*** Extracted text ***
Adding to the irony of the situation, the MINI has been a huge success in China, so the UK-assembled cars are shipped out there in vast quantities (standing outside the factory gates I counted one ten-MINI transporter leaving every ten minutes - and apparently they are coming out on trains too). Every MINI is custom built, and 60% per cent of customers are the kind of think-out-of-the-box-ers who order contrast-coloured roofs.


BMW have been ahead of the pack both in reversing the Made in China (see the BMW towel in this exhibition) trend and embodying cultural information within engineering to significantly increase prices. Crucially for Ludlow 38, the information which increases value for MINI actually includes who the worker is (a white man invested in the history of the town, the factory and British brand), his location (wealthy Southern England), and his working conditions (perceived to be OK). He is the subject, the content, just like the migrant worker in the last exhibition at "MINI/Goethe-Institut Curatorial Residencies Ludlow 38". Could the culturally valued labour activist be the rebuilder of capitalism, providing that extra garnish of trendiness that renders this shitty car tolerable?


But how is Made in England actually possible, given that despite a profit advantage due to BMW over other manufacturers via clever marketing, absolute profits must rely on labour being exploited? First of all, due to continuous investment from Munich, the MINI factory at Cowley is absolutely state-of-the-art with the newest techniques and robots. This is partly possible because it runs on three shifts 24 hours a day, 365 days a year, thus reducing the eventual costs of the investment in machines.


But in car production many parts are shared between various manufacturers. MINI is assembled in the UK, but a certain percentage of every car comes from new-EU entrants, ex-USSR, India, or more likely, China. Whole assemblies come in from abroad readymade. So the company can enjoy the prestige of Made in England while keeping costs lower and concealing a large input of low-wage labour.
*** End of Extracted text ***
*** Recorded data ***
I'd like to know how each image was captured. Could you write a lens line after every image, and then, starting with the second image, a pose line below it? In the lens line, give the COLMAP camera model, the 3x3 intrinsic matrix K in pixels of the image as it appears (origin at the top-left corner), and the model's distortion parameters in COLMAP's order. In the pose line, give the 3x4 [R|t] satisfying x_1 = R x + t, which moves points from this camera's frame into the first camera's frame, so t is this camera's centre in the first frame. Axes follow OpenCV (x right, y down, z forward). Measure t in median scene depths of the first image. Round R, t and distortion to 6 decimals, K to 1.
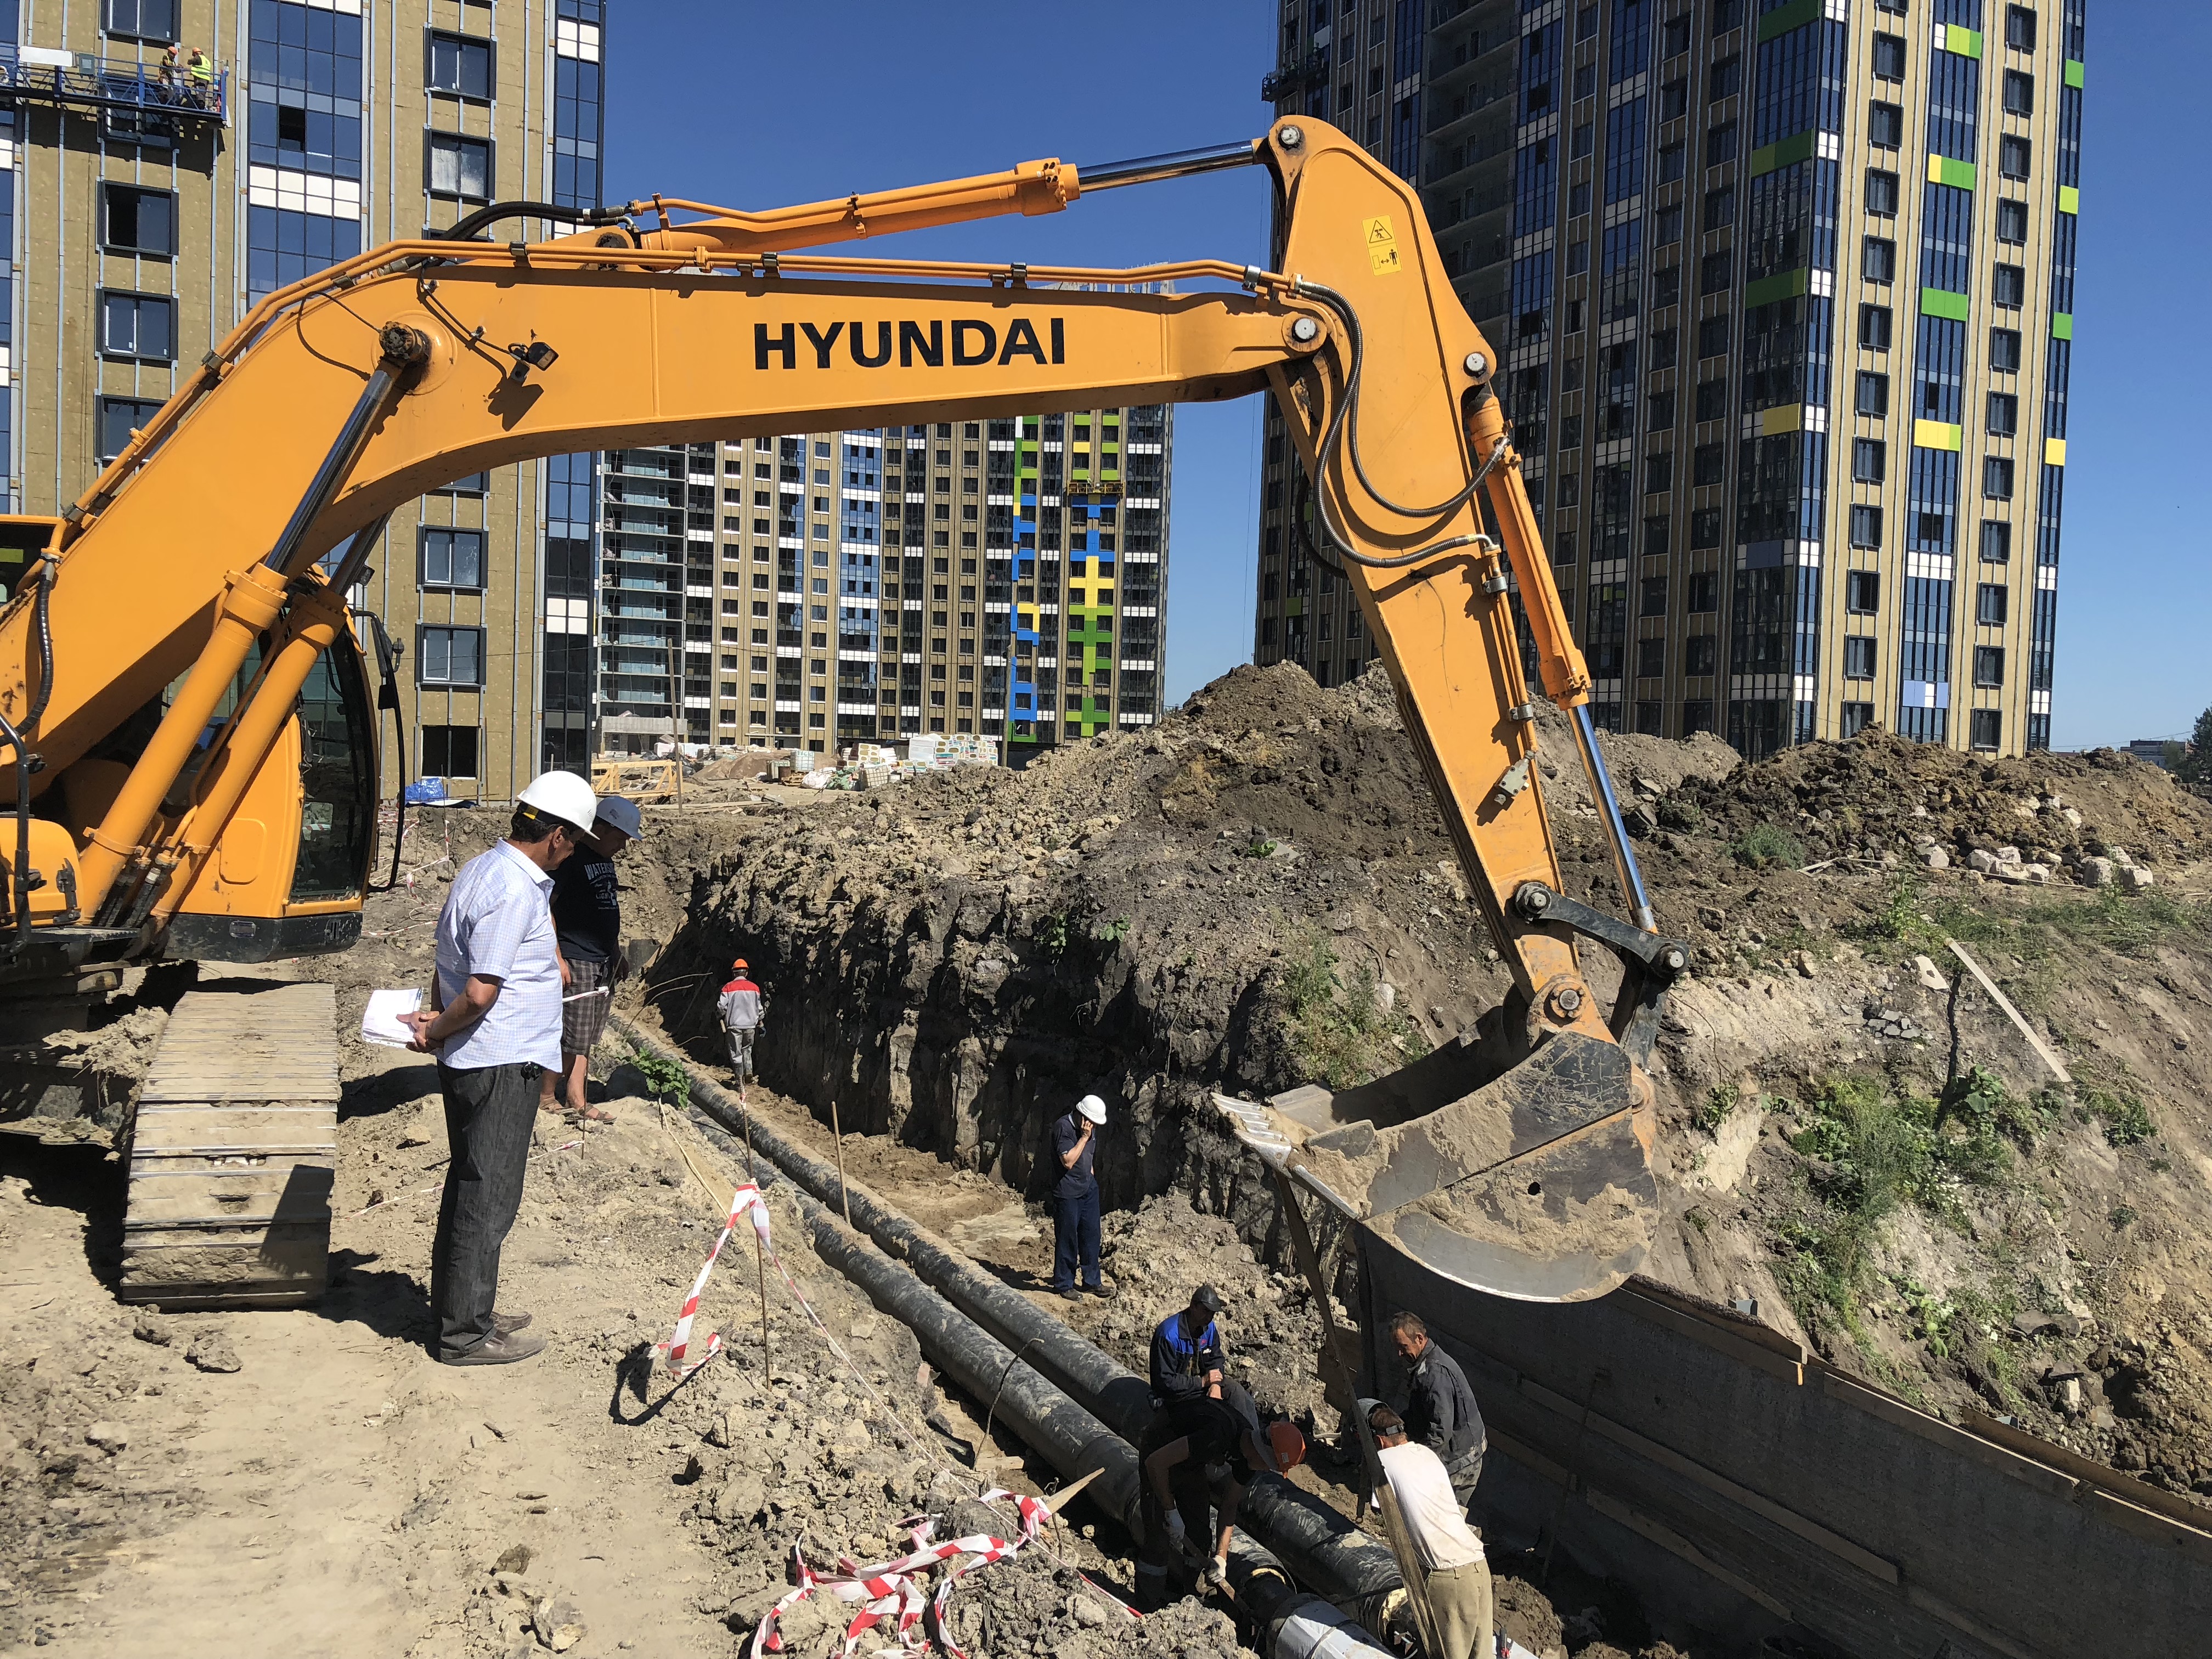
lens RADIAL K [[1982.5, 0, 1106.0], [0, 1982.5, 829.5], [0, 0, 1]] dist [0.001527, -0.000966]
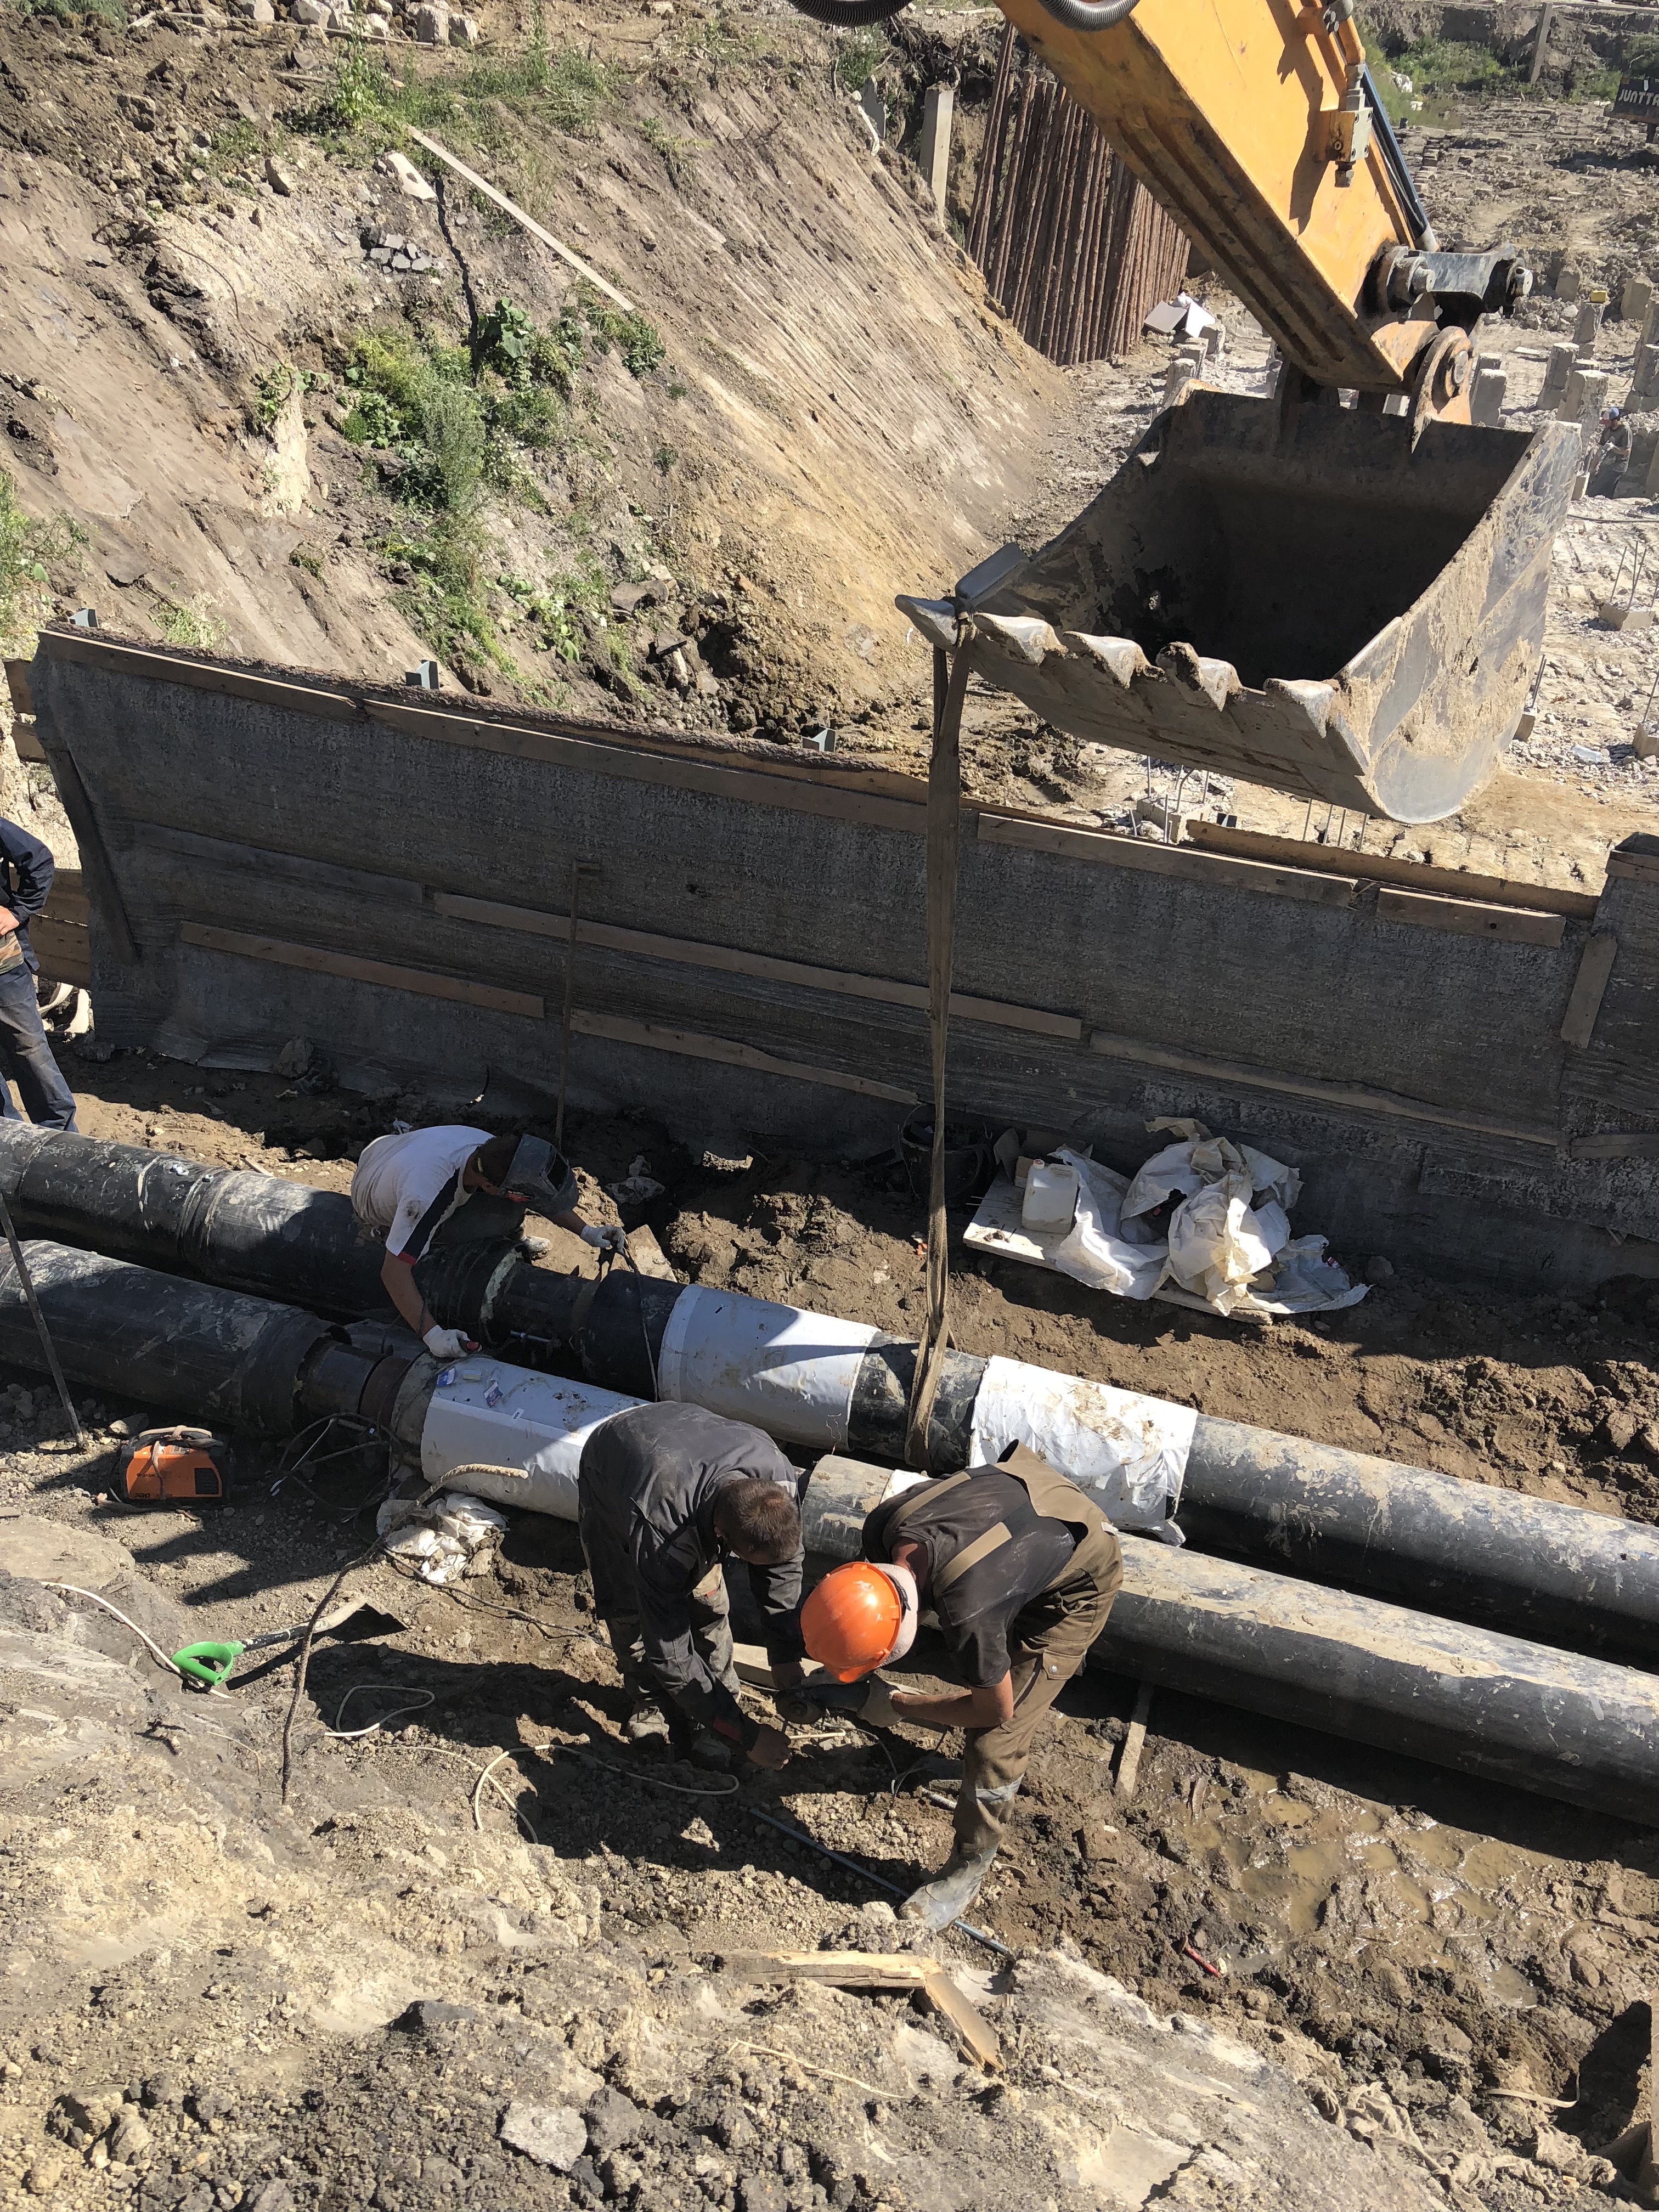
lens RADIAL K [[1912.6, 0, 829.5], [0, 1912.6, 1106.0], [0, 0, 1]] dist [-0.092423, 0.214193]
pose [[0.693344, -0.377438, 0.613853, -0.086207], [0.009910, 0.856769, 0.515605, 0.001008], [-0.720539, -0.351408, 0.597776, 0.320643]]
*** End of Recorded data ***
■ Tasks and exercises ■
A - Translate this sentence from the essay on MINI car production into French: "MINI is assembled in the UK, but a certain percentage of every car comes from new-EU entrants, ex-USSR, India, or more likely, China."
B - According to the essay on MINI car production, how can the Cowley factory be absolutely state-of-the-art? Answer in one to three sentences.
C - Continue the essay on MINI car production from its final paragraph.

■ Per-task outputs ■
A - La MINI est assemblée au Royaume-Uni, mais un certain pourcentage de chaque voiture provient des nouveaux entrants de l'UE, de l'ex-URSS, d'Inde ou, plus probablement, de Chine.

B - Continuous investment from Munich has equipped it with the newest techniques and robots. This is partly possible because the factory runs on three shifts, 24 hours a day, 365 days a year, which reduces the eventual cost of the investment in machines.

C -
An enormous number of MINIs roll out of this Oxford suburb so the factory is always at maximum capacity. But what if demand does fall off, as it did during the financial crash? The shift system allows exploitation in the simple sense of having to work in the evening or night; but it also allows the dropping of shifts if demand falls off. At that point staff have to go too. But the long-term unionised workforce - what BMW call its "associates" - at Cowley would not allow for that so easily, the plant has a history of labour militancy. But when the crunch came in early 2009 there were instant dismissals: of temporary, so-called "agency" staff when the weekend shift was suspended. According to reports 850 of these workers were sacked without notice and with immediate effect one hour from the end of a night shift on the morning of 16 February. Some of them had been at BMW for up to four years, all with lower pay (some of which held in lieu as a reward for obedience), and different working conditions to their permanent counterparts. A protest directed against the trade union from which they had been excluded was defeated.


This use of agency workers to fill a large percentage of the staff (of around 4,700 total, 30% were temporary at Cowley in 2009) at any given moment of the factory's operation is the real key to low-cost production in a unionised environment. Like the migrant worker in China who BMW seems to want to start a cool revolution at Ludlow 38, the agency worker in the UK is stripped of all rights and benefits, has no job security and is paid far less. In the USA, new workers being employed by Ford are paid $14 an hour while their long-term associates are paid close to $30. In South Korea, the move to a casualised workforce has been going on for 20 years at least, with possibly half the workforce now temporary under strict police control (Ssangyong occupation of 2009); and this is seen as a model for Western economies.


Now wash your hands.


Merlin Carpenter London, September 2011

Now Wash Your Hands

Now Wash Your Hands, 2011. Towel, 130 x 70 cm approx.